One of my biggest issues I thin was my water was only 6" from the source, I need to get 2-3' above it to get those really big splashes.

This was only edited with minor adjustments in LR as my computer crashed on Sat and I've not had a chance to load PS for clean up, or I would have cloned out the bubble on the bottom right.

Thanks for looking..




Blue as Blue by trbl_2, on Flickr


----------



## Ballistics (Mar 18, 2013)

Water drop shots are obligatory as a new shooter lol. You're off to a good start. Try changing your perspective to get more interesting shots, clear shots. 











These are some of mine when I first started out.


----------



## mishele (Mar 18, 2013)

Learn what this guy does then make it your own!!


----------



## runnah (Mar 18, 2013)

While I appreciate the technical achievement I must say I've never been overly excited about these types of shots.


----------



## Judobreaker (Mar 19, 2013)

Ballistics said:


> Water drop shots are obligatory as a new shooter lol.



Darn, I knew I skipped a lesson somewhere... I still haven't tried this yet (although I plan to do it eventually... xD).


----------



## Trblmkr (Mar 19, 2013)

Thanks for taking a look..
Mishele.. thanks for the video.  Although I could use most of his info to improve, I don't have an off camera flash yet, so all I have is what comes with the D5100.  I did notice though, that during his shooting the water drops for the video, I never saw his flash go off. Even with the output lowered, you should still see a bright light correct ??


----------



## kundalini (Mar 19, 2013)

Have to agree with Charlie, change your camera position to get more unique images of the drops.  Also, adding a multi-colored background makes for interesting results.

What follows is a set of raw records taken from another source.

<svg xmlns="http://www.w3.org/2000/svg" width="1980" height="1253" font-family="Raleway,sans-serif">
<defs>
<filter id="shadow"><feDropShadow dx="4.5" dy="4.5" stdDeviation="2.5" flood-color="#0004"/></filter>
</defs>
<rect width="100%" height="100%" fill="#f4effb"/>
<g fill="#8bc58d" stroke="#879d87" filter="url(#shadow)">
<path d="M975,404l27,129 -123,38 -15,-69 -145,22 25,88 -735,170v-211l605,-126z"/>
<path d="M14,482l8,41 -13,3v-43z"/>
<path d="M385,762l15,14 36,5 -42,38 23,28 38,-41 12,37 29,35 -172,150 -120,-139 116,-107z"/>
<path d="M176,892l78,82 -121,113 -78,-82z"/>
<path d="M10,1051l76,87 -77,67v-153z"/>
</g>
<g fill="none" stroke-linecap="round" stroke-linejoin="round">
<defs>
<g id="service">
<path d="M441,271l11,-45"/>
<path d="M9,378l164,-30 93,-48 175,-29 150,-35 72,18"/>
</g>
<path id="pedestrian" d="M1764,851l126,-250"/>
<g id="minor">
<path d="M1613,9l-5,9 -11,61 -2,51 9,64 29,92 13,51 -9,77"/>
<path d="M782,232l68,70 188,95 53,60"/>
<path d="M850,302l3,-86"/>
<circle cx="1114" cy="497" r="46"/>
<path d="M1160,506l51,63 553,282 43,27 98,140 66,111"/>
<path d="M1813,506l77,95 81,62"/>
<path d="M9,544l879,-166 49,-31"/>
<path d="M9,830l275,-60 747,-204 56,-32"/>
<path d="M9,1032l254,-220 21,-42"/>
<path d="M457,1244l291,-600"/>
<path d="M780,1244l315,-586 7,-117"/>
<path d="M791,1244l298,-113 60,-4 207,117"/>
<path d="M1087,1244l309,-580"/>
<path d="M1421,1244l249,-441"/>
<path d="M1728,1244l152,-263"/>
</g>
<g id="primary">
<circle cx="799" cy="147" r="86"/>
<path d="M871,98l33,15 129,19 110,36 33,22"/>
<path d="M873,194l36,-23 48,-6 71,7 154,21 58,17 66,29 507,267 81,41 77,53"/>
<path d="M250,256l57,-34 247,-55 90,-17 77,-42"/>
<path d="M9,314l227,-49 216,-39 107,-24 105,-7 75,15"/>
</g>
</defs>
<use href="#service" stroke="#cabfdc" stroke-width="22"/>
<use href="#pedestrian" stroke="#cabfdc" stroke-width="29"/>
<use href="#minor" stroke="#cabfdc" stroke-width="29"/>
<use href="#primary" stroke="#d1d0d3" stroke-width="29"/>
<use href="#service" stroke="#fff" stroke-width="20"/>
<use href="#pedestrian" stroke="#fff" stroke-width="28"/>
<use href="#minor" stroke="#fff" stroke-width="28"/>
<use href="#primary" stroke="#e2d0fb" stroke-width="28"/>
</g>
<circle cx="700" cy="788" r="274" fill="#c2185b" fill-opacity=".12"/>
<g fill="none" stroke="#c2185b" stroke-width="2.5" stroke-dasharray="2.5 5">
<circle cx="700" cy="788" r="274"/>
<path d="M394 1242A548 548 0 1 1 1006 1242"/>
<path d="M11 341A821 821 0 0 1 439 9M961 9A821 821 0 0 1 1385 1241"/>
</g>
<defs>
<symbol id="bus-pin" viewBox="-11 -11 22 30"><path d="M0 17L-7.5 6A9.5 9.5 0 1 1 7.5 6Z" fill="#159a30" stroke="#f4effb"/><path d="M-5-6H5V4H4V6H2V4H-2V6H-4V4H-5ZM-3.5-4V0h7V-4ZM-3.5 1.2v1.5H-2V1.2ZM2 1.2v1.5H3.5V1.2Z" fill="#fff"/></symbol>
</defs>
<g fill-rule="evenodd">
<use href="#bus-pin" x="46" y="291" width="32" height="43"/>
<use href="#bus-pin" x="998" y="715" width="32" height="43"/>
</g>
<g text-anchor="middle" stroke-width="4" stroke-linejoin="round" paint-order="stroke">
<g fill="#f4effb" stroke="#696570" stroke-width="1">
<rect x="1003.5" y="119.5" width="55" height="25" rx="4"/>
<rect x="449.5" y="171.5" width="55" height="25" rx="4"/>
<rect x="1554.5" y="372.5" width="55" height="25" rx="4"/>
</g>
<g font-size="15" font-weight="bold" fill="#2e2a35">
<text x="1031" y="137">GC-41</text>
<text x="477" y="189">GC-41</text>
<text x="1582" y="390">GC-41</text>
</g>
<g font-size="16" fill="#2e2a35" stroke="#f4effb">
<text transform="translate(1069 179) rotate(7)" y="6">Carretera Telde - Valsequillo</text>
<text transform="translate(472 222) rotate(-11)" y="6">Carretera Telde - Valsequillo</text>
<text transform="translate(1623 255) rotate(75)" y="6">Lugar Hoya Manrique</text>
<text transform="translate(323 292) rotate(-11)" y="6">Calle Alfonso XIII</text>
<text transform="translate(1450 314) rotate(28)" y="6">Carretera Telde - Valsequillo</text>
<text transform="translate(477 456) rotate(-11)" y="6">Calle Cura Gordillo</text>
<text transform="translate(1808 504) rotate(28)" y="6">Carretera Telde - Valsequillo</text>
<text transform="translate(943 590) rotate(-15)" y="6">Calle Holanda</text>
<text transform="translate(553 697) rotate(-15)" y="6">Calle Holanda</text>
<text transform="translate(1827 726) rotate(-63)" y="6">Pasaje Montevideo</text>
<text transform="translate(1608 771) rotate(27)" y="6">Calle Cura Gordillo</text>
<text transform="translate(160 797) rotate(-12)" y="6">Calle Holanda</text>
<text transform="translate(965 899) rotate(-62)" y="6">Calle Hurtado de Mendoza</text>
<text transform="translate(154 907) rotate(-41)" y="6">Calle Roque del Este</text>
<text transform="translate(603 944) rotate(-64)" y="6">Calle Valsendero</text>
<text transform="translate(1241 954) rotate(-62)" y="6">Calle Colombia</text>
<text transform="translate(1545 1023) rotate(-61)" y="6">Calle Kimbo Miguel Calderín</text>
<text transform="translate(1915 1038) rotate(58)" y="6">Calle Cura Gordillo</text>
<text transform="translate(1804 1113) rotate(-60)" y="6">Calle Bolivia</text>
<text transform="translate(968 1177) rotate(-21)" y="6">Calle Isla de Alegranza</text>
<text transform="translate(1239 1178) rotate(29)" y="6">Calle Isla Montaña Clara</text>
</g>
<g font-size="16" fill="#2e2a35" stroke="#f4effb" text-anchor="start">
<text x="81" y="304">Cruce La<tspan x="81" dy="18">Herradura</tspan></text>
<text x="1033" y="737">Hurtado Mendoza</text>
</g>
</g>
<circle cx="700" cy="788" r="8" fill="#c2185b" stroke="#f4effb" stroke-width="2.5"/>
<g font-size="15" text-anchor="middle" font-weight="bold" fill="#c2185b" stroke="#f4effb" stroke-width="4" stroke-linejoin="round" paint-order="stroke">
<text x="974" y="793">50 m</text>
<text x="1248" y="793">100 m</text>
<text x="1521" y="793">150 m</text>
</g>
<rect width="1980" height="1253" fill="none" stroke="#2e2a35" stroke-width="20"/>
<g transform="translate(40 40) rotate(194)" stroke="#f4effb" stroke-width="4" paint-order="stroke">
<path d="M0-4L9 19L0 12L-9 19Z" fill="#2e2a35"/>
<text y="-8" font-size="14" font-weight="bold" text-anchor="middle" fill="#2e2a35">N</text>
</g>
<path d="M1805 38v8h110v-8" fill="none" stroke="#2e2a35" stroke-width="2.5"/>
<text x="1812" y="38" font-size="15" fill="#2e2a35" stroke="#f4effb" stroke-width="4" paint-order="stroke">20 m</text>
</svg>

It will be difficult to achieve good results without OCF.


----------



## shelby16 (Mar 19, 2013)

I think it's a great start, but take the advice from some of the other posters! I find water drops fascinating.


----------



## TATTRAT (Mar 19, 2013)

I like trying to get the water "crowning", this was just in the kitchen sink






There is a lot to play with with water shots, and loads of options as to how to shoot 'em.


----------



## mishele (Mar 19, 2013)

Since we is sharing and all...lol


----------



## machinehater (Mar 28, 2013)

Wow, you guys came up with some great shots!
The beautiful about water is the unexpected...


----------